Start of Provided records
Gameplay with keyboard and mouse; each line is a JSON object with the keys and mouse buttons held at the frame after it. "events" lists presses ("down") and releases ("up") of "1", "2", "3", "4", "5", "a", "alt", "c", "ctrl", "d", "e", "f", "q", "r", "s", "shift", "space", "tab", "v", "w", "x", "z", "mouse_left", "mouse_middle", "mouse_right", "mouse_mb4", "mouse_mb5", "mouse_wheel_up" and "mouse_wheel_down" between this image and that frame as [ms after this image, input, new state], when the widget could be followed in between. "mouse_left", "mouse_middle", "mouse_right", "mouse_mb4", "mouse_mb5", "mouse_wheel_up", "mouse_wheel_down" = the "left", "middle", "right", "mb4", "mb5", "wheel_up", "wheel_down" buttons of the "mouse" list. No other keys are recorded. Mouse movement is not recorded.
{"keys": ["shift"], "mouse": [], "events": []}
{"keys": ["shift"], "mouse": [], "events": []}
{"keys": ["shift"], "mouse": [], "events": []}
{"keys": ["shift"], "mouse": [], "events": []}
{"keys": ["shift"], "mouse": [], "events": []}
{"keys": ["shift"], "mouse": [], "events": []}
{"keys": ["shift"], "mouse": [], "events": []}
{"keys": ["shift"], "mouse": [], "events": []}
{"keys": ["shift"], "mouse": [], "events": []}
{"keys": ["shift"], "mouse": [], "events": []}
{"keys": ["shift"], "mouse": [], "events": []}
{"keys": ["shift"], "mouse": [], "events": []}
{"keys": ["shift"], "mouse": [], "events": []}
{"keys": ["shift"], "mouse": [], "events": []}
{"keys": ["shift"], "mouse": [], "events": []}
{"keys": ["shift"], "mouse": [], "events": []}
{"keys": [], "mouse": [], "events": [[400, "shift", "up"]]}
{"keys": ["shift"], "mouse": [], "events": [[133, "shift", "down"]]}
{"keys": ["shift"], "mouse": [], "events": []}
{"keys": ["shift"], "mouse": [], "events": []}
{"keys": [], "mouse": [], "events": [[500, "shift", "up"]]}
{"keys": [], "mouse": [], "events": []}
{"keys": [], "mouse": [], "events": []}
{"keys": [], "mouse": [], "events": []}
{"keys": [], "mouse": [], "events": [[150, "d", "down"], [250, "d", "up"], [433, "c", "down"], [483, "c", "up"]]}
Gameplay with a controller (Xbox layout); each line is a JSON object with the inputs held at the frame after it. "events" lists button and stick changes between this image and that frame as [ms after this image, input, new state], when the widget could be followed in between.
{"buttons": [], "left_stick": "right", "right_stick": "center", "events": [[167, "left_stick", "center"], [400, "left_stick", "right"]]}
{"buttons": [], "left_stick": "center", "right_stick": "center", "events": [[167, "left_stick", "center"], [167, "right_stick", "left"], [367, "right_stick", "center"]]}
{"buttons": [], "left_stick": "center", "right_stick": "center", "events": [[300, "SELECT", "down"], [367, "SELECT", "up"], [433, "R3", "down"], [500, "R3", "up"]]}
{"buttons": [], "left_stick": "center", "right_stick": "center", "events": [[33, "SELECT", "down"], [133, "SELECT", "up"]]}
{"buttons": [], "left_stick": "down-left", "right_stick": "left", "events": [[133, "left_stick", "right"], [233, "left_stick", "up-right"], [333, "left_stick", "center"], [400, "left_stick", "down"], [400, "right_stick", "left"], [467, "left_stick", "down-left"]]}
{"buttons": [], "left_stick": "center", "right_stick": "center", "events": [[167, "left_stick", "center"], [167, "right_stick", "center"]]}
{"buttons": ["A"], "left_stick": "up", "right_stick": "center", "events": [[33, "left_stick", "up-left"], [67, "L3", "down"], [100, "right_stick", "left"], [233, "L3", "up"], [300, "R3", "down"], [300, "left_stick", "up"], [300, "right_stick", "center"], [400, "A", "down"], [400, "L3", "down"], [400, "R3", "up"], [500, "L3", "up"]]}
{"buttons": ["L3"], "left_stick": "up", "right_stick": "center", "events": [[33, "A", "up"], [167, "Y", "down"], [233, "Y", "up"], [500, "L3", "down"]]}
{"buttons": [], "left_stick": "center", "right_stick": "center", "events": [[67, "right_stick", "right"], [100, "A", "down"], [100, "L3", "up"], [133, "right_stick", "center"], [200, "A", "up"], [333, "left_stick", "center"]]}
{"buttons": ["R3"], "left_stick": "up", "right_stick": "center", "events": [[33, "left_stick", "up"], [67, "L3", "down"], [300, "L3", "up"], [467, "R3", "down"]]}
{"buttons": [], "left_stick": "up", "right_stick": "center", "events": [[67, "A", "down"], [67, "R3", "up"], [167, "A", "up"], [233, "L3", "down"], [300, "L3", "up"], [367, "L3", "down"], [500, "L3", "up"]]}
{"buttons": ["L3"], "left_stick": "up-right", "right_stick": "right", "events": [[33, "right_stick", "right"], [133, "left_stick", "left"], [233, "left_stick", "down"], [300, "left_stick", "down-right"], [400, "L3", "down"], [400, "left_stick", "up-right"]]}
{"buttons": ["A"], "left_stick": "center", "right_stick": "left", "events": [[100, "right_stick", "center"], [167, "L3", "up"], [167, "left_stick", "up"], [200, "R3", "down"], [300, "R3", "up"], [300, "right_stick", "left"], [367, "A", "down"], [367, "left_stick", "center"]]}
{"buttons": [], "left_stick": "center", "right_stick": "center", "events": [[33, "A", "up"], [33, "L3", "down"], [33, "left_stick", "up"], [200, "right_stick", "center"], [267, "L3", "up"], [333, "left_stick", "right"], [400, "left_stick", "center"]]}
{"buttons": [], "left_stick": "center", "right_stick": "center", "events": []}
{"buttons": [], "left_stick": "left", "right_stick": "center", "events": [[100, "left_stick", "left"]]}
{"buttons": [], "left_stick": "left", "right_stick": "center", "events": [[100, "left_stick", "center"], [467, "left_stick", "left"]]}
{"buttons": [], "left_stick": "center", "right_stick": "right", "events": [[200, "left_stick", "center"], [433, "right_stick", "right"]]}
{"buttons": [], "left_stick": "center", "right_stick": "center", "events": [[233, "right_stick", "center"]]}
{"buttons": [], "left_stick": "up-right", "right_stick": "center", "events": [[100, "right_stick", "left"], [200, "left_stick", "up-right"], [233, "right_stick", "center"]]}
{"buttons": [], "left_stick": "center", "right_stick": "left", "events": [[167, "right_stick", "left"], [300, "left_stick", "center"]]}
End of Provided records
Work to be completed —
Word for word, retype each record.

Written answer —
Gameplay with keyboard and mouse; each line is a JSON object with the keys and mouse buttons held at the frame after it. "events" lists presses ("down") and releases ("up") of "1", "2", "3", "4", "5", "a", "alt", "c", "ctrl", "d", "e", "f", "q", "r", "s", "shift", "space", "tab", "v", "w", "x", "z", "mouse_left", "mouse_middle", "mouse_right", "mouse_mb4", "mouse_mb5", "mouse_wheel_up" and "mouse_wheel_down" between this image and that frame as [ms after this image, input, new state], when the widget could be followed in between. "mouse_left", "mouse_middle", "mouse_right", "mouse_mb4", "mouse_mb5", "mouse_wheel_up", "mouse_wheel_down" = the "left", "middle", "right", "mb4", "mb5", "wheel_up", "wheel_down" buttons of the "mouse" list. No other keys are recorded. Mouse movement is not recorded.
{"keys": ["shift"], "mouse": [], "events": []}
{"keys": ["shift"], "mouse": [], "events": []}
{"keys": ["shift"], "mouse": [], "events": []}
{"keys": ["shift"], "mouse": [], "events": []}
{"keys": ["shift"], "mouse": [], "events": []}
{"keys": ["shift"], "mouse": [], "events": []}
{"keys": ["shift"], "mouse": [], "events": []}
{"keys": ["shift"], "mouse": [], "events": []}
{"keys": ["shift"], "mouse": [], "events": []}
{"keys": ["shift"], "mouse": [], "events": []}
{"keys": ["shift"], "mouse": [], "events": []}
{"keys": ["shift"], "mouse": [], "events": []}
{"keys": ["shift"], "mouse": [], "events": []}
{"keys": ["shift"], "mouse": [], "events": []}
{"keys": ["shift"], "mouse": [], "events": []}
{"keys": ["shift"], "mouse": [], "events": []}
{"keys": [], "mouse": [], "events": [[400, "shift", "up"]]}
{"keys": ["shift"], "mouse": [], "events": [[133, "shift", "down"]]}
{"keys": ["shift"], "mouse": [], "events": []}
{"keys": ["shift"], "mouse": [], "events": []}
{"keys": [], "mouse": [], "events": [[500, "shift", "up"]]}
{"keys": [], "mouse": [], "events": []}
{"keys": [], "mouse": [], "events": []}
{"keys": [], "mouse": [], "events": []}
{"keys": [], "mouse": [], "events": [[150, "d", "down"], [250, "d", "up"], [433, "c", "down"], [483, "c", "up"]]}
Gameplay with a controller (Xbox layout); each line is a JSON object with the inputs held at the frame after it. "events" lists button and stick changes between this image and that frame as [ms after this image, input, new state], when the widget could be followed in between.
{"buttons": [], "left_stick": "right", "right_stick": "center", "events": [[167, "left_stick", "center"], [400, "left_stick", "right"]]}
{"buttons": [], "left_stick": "center", "right_stick": "center", "events": [[167, "left_stick", "center"], [167, "right_stick", "left"], [367, "right_stick", "center"]]}
{"buttons": [], "left_stick": "center", "right_stick": "center", "events": [[300, "SELECT", "down"], [367, "SELECT", "up"], [433, "R3", "down"], [500, "R3", "up"]]}
{"buttons": [], "left_stick": "center", "right_stick": "center", "events": [[33, "SELECT", "down"], [133, "SELECT", "up"]]}
{"buttons": [], "left_stick": "down-left", "right_stick": "left", "events": [[133, "left_stick", "right"], [233, "left_stick", "up-right"], [333, "left_stick", "center"], [400, "left_stick", "down"], [400, "right_stick", "left"], [467, "left_stick", "down-left"]]}
{"buttons": [], "left_stick": "center", "right_stick": "center", "events": [[167, "left_stick", "center"], [167, "right_stick", "center"]]}
{"buttons": ["A"], "left_stick": "up", "right_stick": "center", "events": [[33, "left_stick", "up-left"], [67, "L3", "down"], [100, "right_stick", "left"], [233, "L3", "up"], [300, "R3", "down"], [300, "left_stick", "up"], [300, "right_stick", "center"], [400, "A", "down"], [400, "L3", "down"], [400, "R3", "up"], [500, "L3", "up"]]}
{"buttons": ["L3"], "left_stick": "up", "right_stick": "center", "events": [[33, "A", "up"], [167, "Y", "down"], [233, "Y", "up"], [500, "L3", "down"]]}
{"buttons": [], "left_stick": "center", "right_stick": "center", "events": [[67, "right_stick", "right"], [100, "A", "down"], [100, "L3", "up"], [133, "right_stick", "center"], [200, "A", "up"], [333, "left_stick", "center"]]}
{"buttons": ["R3"], "left_stick": "up", "right_stick": "center", "events": [[33, "left_stick", "up"], [67, "L3", "down"], [300, "L3", "up"], [467, "R3", "down"]]}
{"buttons": [], "left_stick": "up", "right_stick": "center", "events": [[67, "A", "down"], [67, "R3", "up"], [167, "A", "up"], [233, "L3", "down"], [300, "L3", "up"], [367, "L3", "down"], [500, "L3", "up"]]}
{"buttons": ["L3"], "left_stick": "up-right", "right_stick": "right", "events": [[33, "right_stick", "right"], [133, "left_stick", "left"], [233, "left_stick", "down"], [300, "left_stick", "down-right"], [400, "L3", "down"], [400, "left_stick", "up-right"]]}
{"buttons": ["A"], "left_stick": "center", "right_stick": "left", "events": [[100, "right_stick", "center"], [167, "L3", "up"], [167, "left_stick", "up"], [200, "R3", "down"], [300, "R3", "up"], [300, "right_stick", "left"], [367, "A", "down"], [367, "left_stick", "center"]]}
{"buttons": [], "left_stick": "center", "right_stick": "center", "events": [[33, "A", "up"], [33, "L3", "down"], [33, "left_stick", "up"], [200, "right_stick", "center"], [267, "L3", "up"], [333, "left_stick", "right"], [400, "left_stick", "center"]]}
{"buttons": [], "left_stick": "center", "right_stick": "center", "events": []}
{"buttons": [], "left_stick": "left", "right_stick": "center", "events": [[100, "left_stick", "left"]]}
{"buttons": [], "left_stick": "left", "right_stick": "center", "events": [[100, "left_stick", "center"], [467, "left_stick", "left"]]}
{"buttons": [], "left_stick": "center", "right_stick": "right", "events": [[200, "left_stick", "center"], [433, "right_stick", "right"]]}
{"buttons": [], "left_stick": "center", "right_stick": "center", "events": [[233, "right_stick", "center"]]}
{"buttons": [], "left_stick": "up-right", "right_stick": "center", "events": [[100, "right_stick", "left"], [200, "left_stick", "up-right"], [233, "right_stick", "center"]]}
{"buttons": [], "left_stick": "center", "right_stick": "left", "events": [[167, "right_stick", "left"], [300, "left_stick", "center"]]}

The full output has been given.